I have worked with investors for 60 years and I have yet to see anyone — not even when capital gains rates were 39.9 percent in 1976-77 — shy away from a sensible investment because of the tax rate on the potential gain. People invest to make money, and potential taxes have never scared them off. And to those who argue that higher rates hurt job creation, I would note that a net of nearly 40 million jobs were added between 1980 and 2000. You know what’s happened since then: lower tax rates and far lower job creation. …

I know well many of the mega-rich and, by and large, they are very decent people. They love America and appreciate the opportunity this country has given them. Many have joined the Giving Pledge, promising to give most of their wealth to philanthropy. Most wouldn’t mind being told to pay more in taxes as well, particularly when so many of their fellow citizens are truly suffering. …

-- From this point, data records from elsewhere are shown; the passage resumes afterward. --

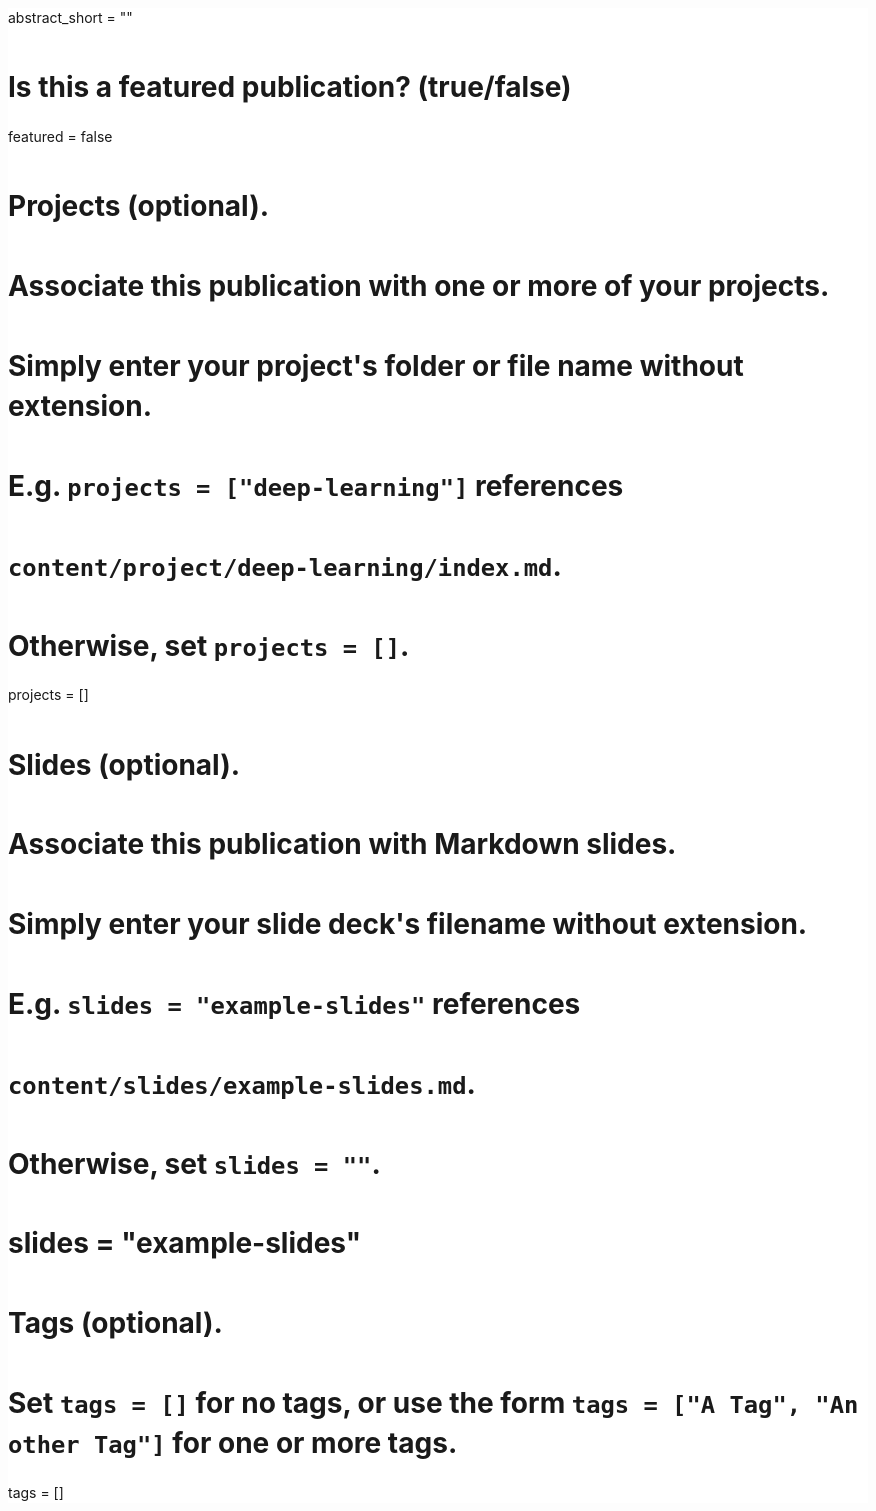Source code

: abstract_short = ""

# Is this a featured publication? (true/false)
featured = false

# Projects (optional).
#   Associate this publication with one or more of your projects.
#   Simply enter your project's folder or file name without extension.
#   E.g. `projects = ["deep-learning"]` references 
#   `content/project/deep-learning/index.md`.
#   Otherwise, set `projects = []`.
projects = []

# Slides (optional).
#   Associate this publication with Markdown slides.
#   Simply enter your slide deck's filename without extension.
#   E.g. `slides = "example-slides"` references 
#   `content/slides/example-slides.md`.
#   Otherwise, set `slides = ""`.
# slides = "example-slides"

# Tags (optional).
#   Set `tags = []` for no tags, or use the form `tags = ["A Tag", "Another Tag"]` for one or more tags.
tags = []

I would leave rates for 99.7 percent of taxpayers unchanged and continue the current 2-percentage-point reduction in the employee contribution to the payroll tax. This cut helps the poor and the middle class, who need every break they can get.

But for those making more than $1 million — there were 236,883 such households in 2009 — I would raise rates immediately on taxable income in excess of $1 million, including, of course, dividends and capital gains. And for those who make $10 million or more — there were 8,274 in 2009 — I would suggest an additional increase in rate.

My friends and I have been coddled long enough by a billionaire-friendly Congress. It’s time for our government to get serious about shared sacrifice.

To that, Pat Buchanan (of whom I’m not usually a fan) has a suggestion: “Why doesn’t he set an example and send a check for $5 billion to the federal government? He’s got about $40 billion. … You know, you had a plan up there … where the superrich could contribute an extra amount, and it was something like one-tenth of 1 percent did it. You get all this noise from these big rich folks; let them send checks and set an example instead of writing op-eds.”

For that matter, nothing is stopping Buffett from telling his tax professionals to stop finding ways for him to (legally) avoid taxes. Clearly, Buffett’s not doing that, either, which makes him, regardless of his fortune, another tax hypocrite. (You don’t suppose that Buffett favors estate taxes because he owns six life insurance companies and 10 percent of life insurance company revenue comes from those avoiding estate taxes, do you?)

Perhaps Buffett isn’t writing that $5 billion check because of the real reason to oppose Buffett’s tax proposal: Because government at every level wastes our tax money, every day. Buffett cannot possibly be naïve enough to believe that more tax dollars won’t get sucked into some patronage-fueled hole in Washington. (Remember the word “earmark”?)

Buffett also has a selective memory about tax legislation, as does Bloomberg BusinessWeek:

In 1982, amid a punishing 16-month recession, Reagan approved the largest peacetime tax increase in U.S. history. A booming economy followed in 1983 and 1984, enabling him to sail to re-election.

In 1993, President Bill Clinton forced a tax increase through Congress that Representative Dick Armey, then chairman of the House Republican Conference, condemned as a “job killer” that would push the economy into recession. That increase was succeeded by the creation of 23 million new jobs, and the Clinton Administration left a budget surplus of about $236 billion. By contrast, President George W. Bush pushed through two rounds of tax cuts and created just 3 million jobs. He also turned the surplus he inherited into a $1.2 trillion deficit.

Obviously, today’s economic crisis is vastly more severe than anything Reagan or Clinton faced, thus the timing and scope of tax increases must be carefully calibrated.

What neither Buffett nor Bloomberg told you is that one year before the 1982 tax increase (or, as Reagan called it, “revenue enhancement”), Congress passed a substantial tax cut.  Congress also passed tax reform with substantially lower rates in 1986. Congress also passed tax reform in 1997. And a business magazine editorial writer should be smart enough to know that no president and no politician creates jobs; businesses create jobs, and every dollar a business spends on taxes is $1 less to spend on anything else.